» **Task to complete**:
Please return, word for word, the part of the Parkinson's disease passage that opens with the words containing "Parkinson’s disease is" and closes with "disease models [54].".

» **Excerpt to read**:
Parkinson’s disease is the second-most common neurodegenerative disorder, characterized by a selective loss of dopaminergic neurons of the substantia nigra in the brain [52]. It appears to be linked to the misfolding and aggregation of α-synuclein, a presynaptic neuronal protein [53]. Gene therapy that reduces α-synuclein gene expression has been proposed as a therapeutic approach for Parkinson’s disease. Niu et al. developed nanocarriers consisting of shRNA plasmids and IONPs functionalized with nerve growth factor (NGF). The functionalization with NGF achieved specific cell targeting through NGF receptor-mediated endocytosis. Downregulation of α-synuclein expression was observed after treatment with the nanocarriers in in vitro and in vivo Parkinson’s disease models [54].

» **Available data**:
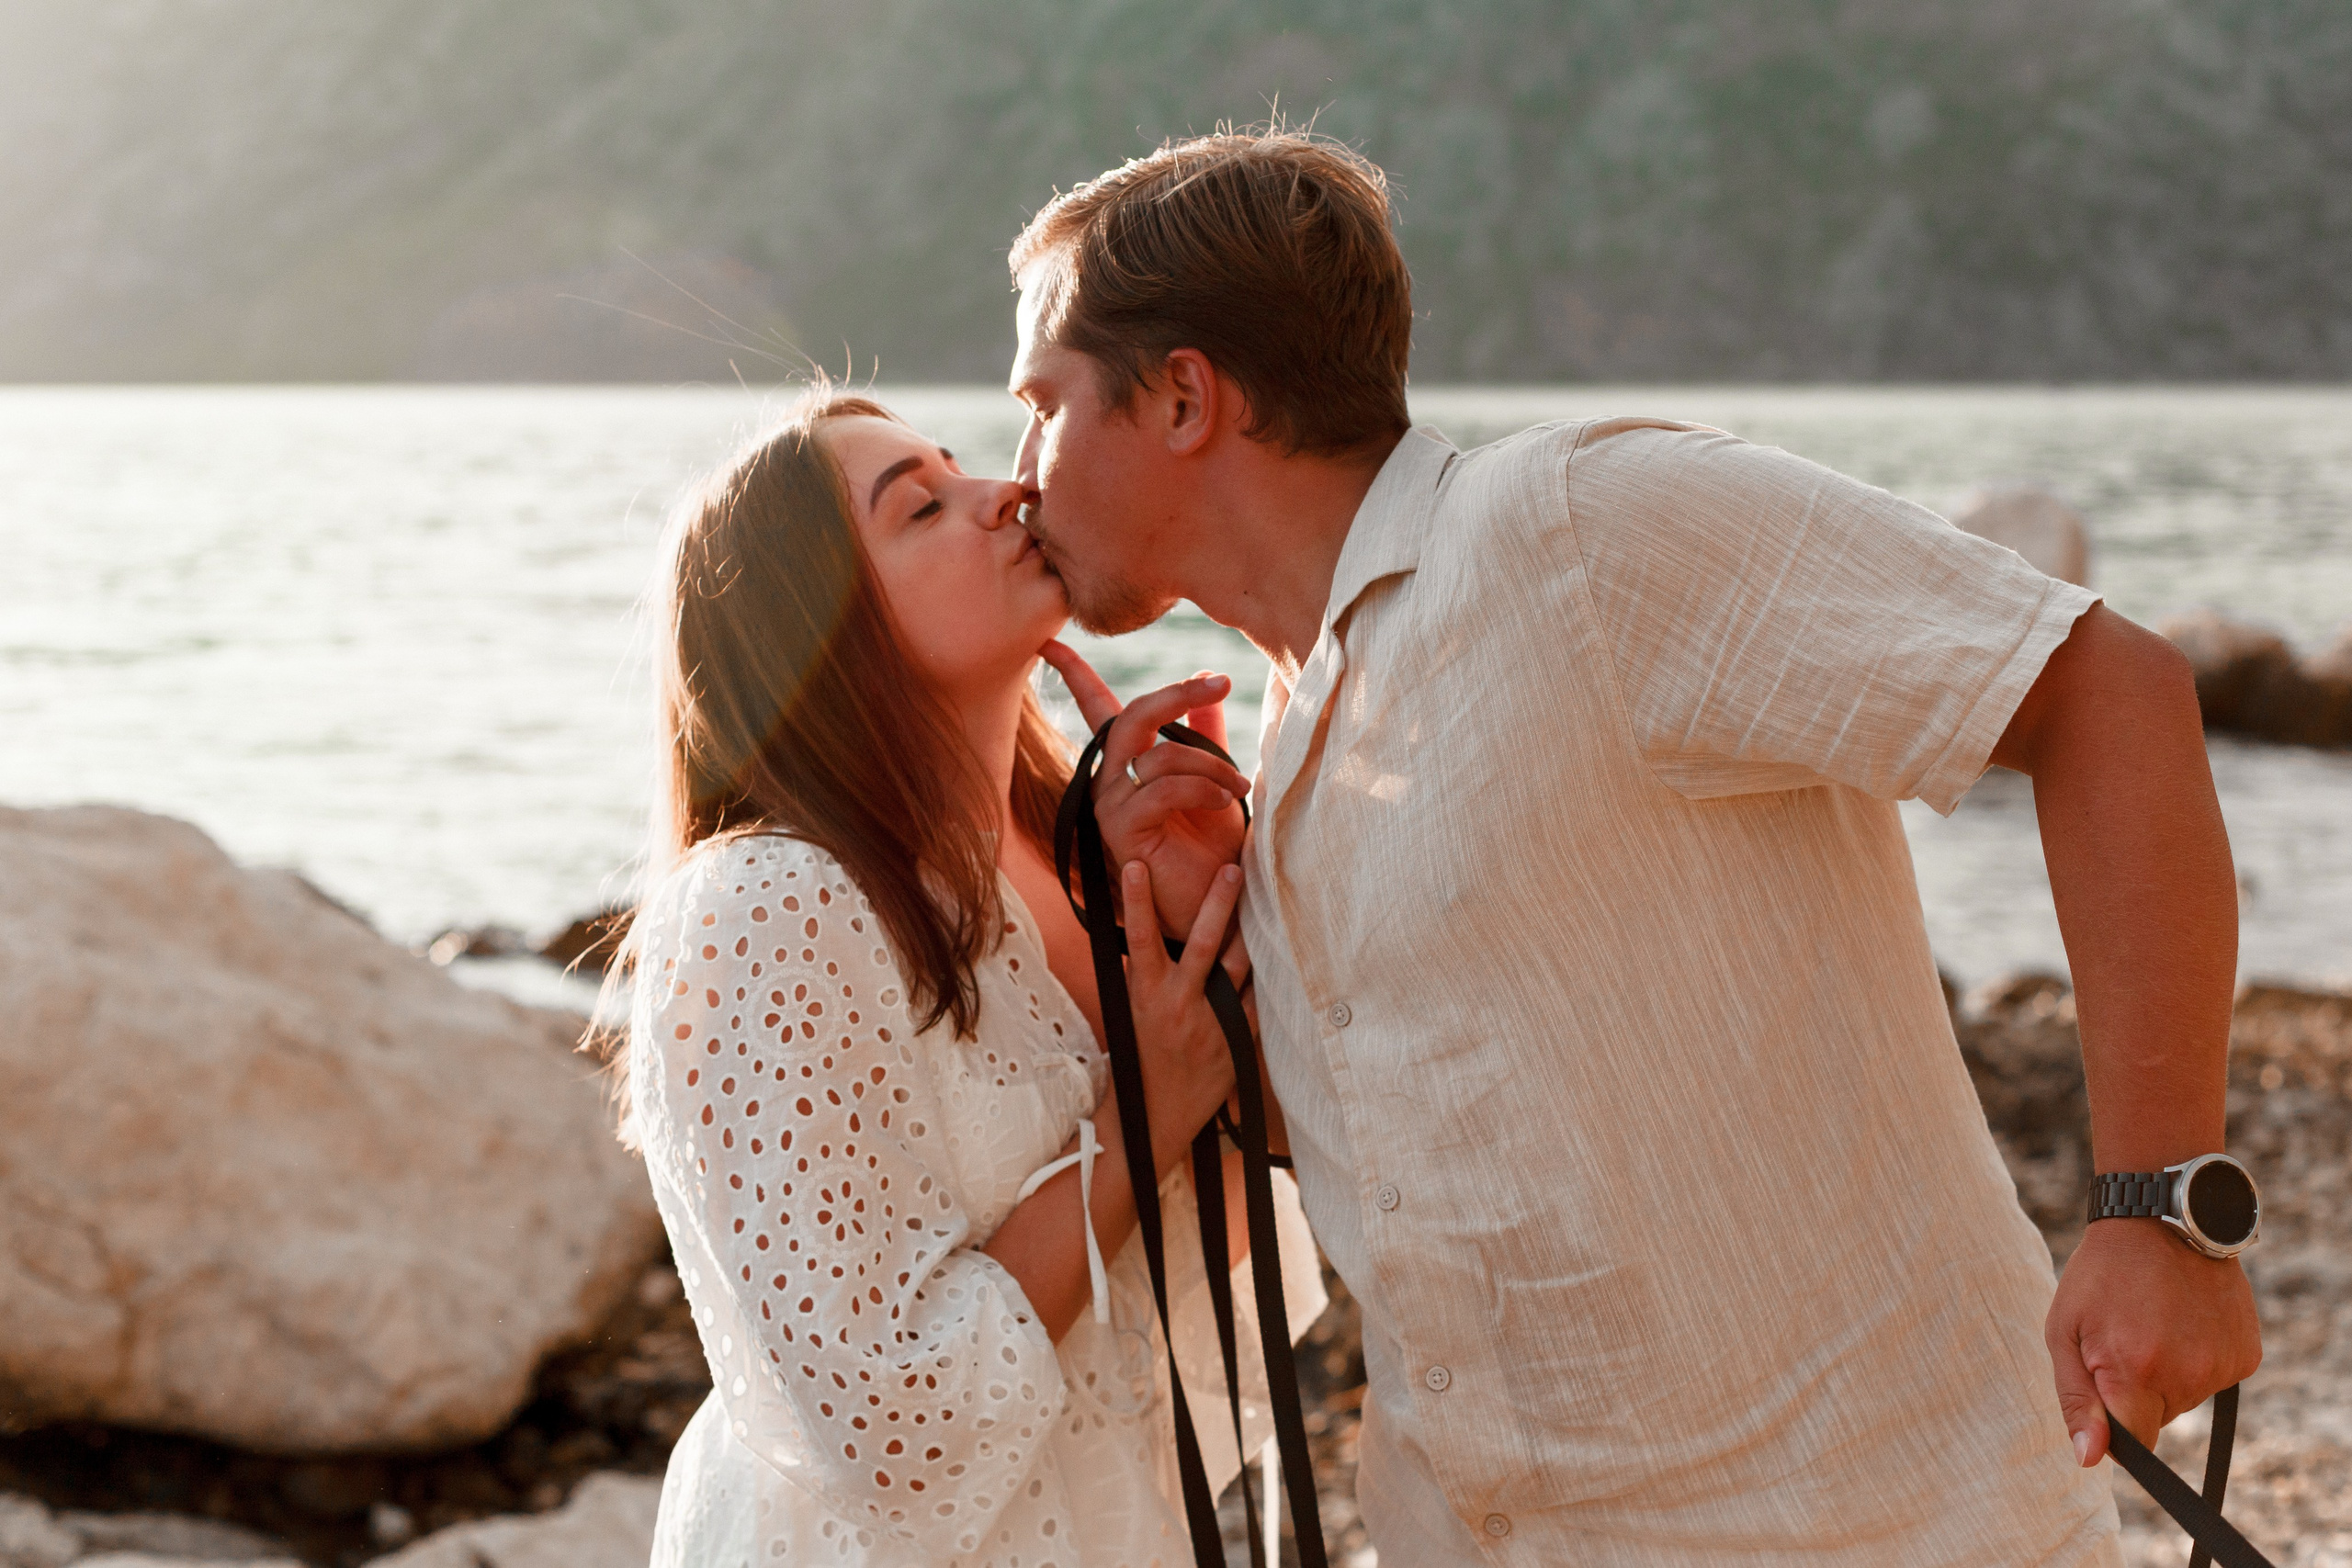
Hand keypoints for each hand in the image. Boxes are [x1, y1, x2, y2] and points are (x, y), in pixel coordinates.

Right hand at [1042, 641, 1249, 938]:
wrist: (1217, 906)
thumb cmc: (1214, 849)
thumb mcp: (1215, 780)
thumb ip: (1206, 733)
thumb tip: (1207, 678)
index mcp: (1128, 765)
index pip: (1095, 708)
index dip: (1072, 673)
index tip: (1049, 639)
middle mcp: (1111, 782)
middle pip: (1131, 716)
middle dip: (1176, 694)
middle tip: (1219, 684)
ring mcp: (1111, 807)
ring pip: (1157, 753)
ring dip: (1210, 763)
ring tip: (1239, 787)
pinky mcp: (1122, 831)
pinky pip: (1162, 788)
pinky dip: (1202, 787)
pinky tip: (1226, 801)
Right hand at [1116, 859, 1242, 1181]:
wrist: (1152, 1119)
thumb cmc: (1139, 1057)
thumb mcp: (1132, 1011)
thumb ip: (1146, 973)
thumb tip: (1146, 928)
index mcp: (1145, 995)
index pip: (1138, 938)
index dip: (1136, 901)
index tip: (1135, 864)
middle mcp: (1179, 1006)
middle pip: (1201, 946)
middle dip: (1216, 905)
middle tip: (1231, 868)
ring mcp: (1212, 1025)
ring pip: (1238, 970)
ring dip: (1252, 934)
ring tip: (1267, 900)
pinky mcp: (1238, 1044)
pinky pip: (1260, 1003)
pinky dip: (1271, 981)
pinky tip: (1288, 953)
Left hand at [2046, 1217, 2261, 1464]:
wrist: (2160, 1221)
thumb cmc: (2100, 1276)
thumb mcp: (2064, 1331)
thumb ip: (2076, 1400)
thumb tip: (2090, 1458)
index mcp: (2135, 1372)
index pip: (2135, 1446)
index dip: (2114, 1432)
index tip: (2102, 1397)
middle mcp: (2186, 1375)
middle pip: (2157, 1420)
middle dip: (2135, 1392)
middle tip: (2122, 1337)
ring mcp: (2222, 1366)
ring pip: (2184, 1400)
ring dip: (2166, 1375)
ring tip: (2152, 1322)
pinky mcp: (2246, 1356)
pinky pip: (2212, 1380)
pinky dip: (2195, 1361)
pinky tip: (2183, 1321)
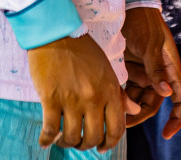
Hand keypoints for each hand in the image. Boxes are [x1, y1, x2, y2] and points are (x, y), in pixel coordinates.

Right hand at [28, 33, 137, 151]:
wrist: (56, 33)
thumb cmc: (82, 50)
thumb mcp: (106, 69)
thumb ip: (120, 93)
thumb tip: (135, 111)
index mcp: (109, 90)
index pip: (116, 128)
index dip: (110, 142)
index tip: (103, 147)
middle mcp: (93, 98)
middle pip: (94, 137)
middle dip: (87, 145)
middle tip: (81, 142)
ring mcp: (72, 100)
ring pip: (73, 137)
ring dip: (68, 143)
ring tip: (64, 139)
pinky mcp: (51, 99)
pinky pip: (50, 130)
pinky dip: (47, 140)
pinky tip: (45, 141)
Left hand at [121, 7, 180, 138]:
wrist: (127, 4)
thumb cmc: (144, 22)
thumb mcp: (151, 45)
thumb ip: (157, 70)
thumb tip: (167, 94)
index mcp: (170, 68)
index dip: (177, 117)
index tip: (167, 133)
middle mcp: (158, 74)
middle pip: (154, 103)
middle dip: (140, 115)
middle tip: (123, 125)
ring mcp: (143, 71)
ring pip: (137, 98)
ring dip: (127, 106)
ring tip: (111, 109)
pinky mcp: (129, 68)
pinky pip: (125, 87)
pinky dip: (119, 94)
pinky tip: (108, 97)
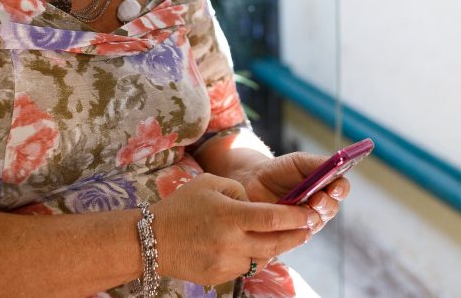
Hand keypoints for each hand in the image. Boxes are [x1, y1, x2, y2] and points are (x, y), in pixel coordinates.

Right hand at [150, 173, 319, 285]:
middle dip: (297, 235)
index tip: (310, 212)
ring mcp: (225, 263)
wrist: (150, 240)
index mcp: (229, 216)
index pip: (273, 219)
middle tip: (310, 227)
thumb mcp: (209, 183)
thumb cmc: (181, 206)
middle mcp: (230, 242)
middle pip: (276, 244)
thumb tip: (259, 205)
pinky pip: (247, 267)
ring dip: (277, 247)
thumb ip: (239, 191)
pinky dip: (255, 257)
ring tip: (286, 235)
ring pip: (264, 258)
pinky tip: (256, 246)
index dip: (296, 216)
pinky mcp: (219, 277)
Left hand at [237, 152, 351, 231]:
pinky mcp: (293, 234)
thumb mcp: (299, 162)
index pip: (341, 189)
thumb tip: (337, 165)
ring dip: (312, 217)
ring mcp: (307, 220)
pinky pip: (299, 236)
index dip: (341, 189)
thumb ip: (318, 163)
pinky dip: (296, 229)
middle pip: (332, 208)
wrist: (253, 183)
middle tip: (316, 199)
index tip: (335, 187)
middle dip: (326, 204)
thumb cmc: (280, 171)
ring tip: (303, 209)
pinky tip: (289, 223)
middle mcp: (320, 205)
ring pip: (317, 222)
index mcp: (326, 185)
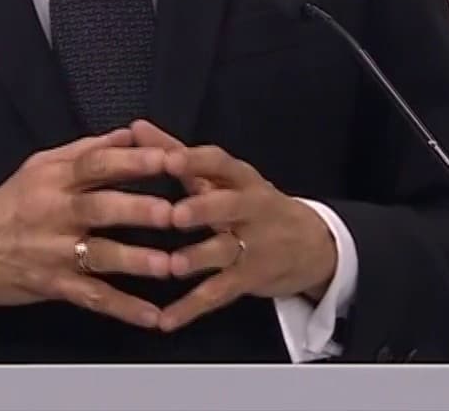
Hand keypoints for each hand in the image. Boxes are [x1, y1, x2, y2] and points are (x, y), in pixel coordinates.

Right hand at [0, 128, 176, 327]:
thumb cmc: (9, 205)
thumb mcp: (39, 168)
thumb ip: (85, 151)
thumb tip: (129, 134)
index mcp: (53, 179)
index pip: (95, 165)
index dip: (131, 161)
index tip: (167, 157)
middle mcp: (54, 213)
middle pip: (99, 208)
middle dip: (137, 210)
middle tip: (172, 212)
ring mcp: (54, 253)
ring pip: (99, 256)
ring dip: (135, 261)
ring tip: (169, 265)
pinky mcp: (53, 286)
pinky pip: (92, 298)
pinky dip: (124, 309)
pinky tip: (153, 316)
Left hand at [128, 121, 338, 333]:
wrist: (313, 244)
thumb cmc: (252, 203)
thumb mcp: (223, 177)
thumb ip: (177, 152)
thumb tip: (135, 128)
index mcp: (241, 178)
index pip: (221, 162)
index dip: (195, 160)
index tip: (169, 159)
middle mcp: (250, 208)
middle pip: (229, 205)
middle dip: (203, 209)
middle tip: (175, 214)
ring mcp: (253, 246)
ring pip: (226, 251)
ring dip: (199, 258)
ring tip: (173, 266)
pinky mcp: (250, 279)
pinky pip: (219, 292)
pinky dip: (192, 307)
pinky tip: (166, 320)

» **Response to the task**:
Parkinson’s disease is the second-most common neurodegenerative disorder, characterized by a selective loss of dopaminergic neurons of the substantia nigra in the brain [52]. It appears to be linked to the misfolding and aggregation of α-synuclein, a presynaptic neuronal protein [53]. Gene therapy that reduces α-synuclein gene expression has been proposed as a therapeutic approach for Parkinson’s disease. Niu et al. developed nanocarriers consisting of shRNA plasmids and IONPs functionalized with nerve growth factor (NGF). The functionalization with NGF achieved specific cell targeting through NGF receptor-mediated endocytosis. Downregulation of α-synuclein expression was observed after treatment with the nanocarriers in in vitro and in vivo Parkinson’s disease models [54].